- What this task involves:
Lines from the records below that contain the word "приложение" are to be copied out.

Stored items from a collection
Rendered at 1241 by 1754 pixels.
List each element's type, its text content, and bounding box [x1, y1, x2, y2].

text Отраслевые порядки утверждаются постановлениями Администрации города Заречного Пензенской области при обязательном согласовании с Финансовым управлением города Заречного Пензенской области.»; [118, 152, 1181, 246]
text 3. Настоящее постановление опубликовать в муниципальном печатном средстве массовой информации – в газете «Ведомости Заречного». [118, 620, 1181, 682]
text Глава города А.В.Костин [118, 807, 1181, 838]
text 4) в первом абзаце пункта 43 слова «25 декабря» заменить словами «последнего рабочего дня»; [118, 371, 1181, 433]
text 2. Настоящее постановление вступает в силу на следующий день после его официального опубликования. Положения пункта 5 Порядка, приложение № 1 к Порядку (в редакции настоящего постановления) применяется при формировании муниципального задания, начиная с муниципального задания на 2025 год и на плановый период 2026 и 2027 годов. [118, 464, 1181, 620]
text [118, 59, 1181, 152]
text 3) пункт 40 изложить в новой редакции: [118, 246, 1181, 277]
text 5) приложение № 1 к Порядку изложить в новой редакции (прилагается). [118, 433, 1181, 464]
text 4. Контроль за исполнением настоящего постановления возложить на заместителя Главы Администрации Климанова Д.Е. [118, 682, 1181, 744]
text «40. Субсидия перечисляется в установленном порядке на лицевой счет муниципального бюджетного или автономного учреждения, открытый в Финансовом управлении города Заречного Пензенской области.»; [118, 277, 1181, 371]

- Problem solution:
text 2. Настоящее постановление вступает в силу на следующий день после его официального опубликования. Положения пункта 5 Порядка, приложение № 1 к Порядку (в редакции настоящего постановления) применяется при формировании муниципального задания, начиная с муниципального задания на 2025 год и на плановый период 2026 и 2027 годов. [118, 464, 1181, 620]
text 5) приложение № 1 к Порядку изложить в новой редакции (прилагается). [118, 433, 1181, 464]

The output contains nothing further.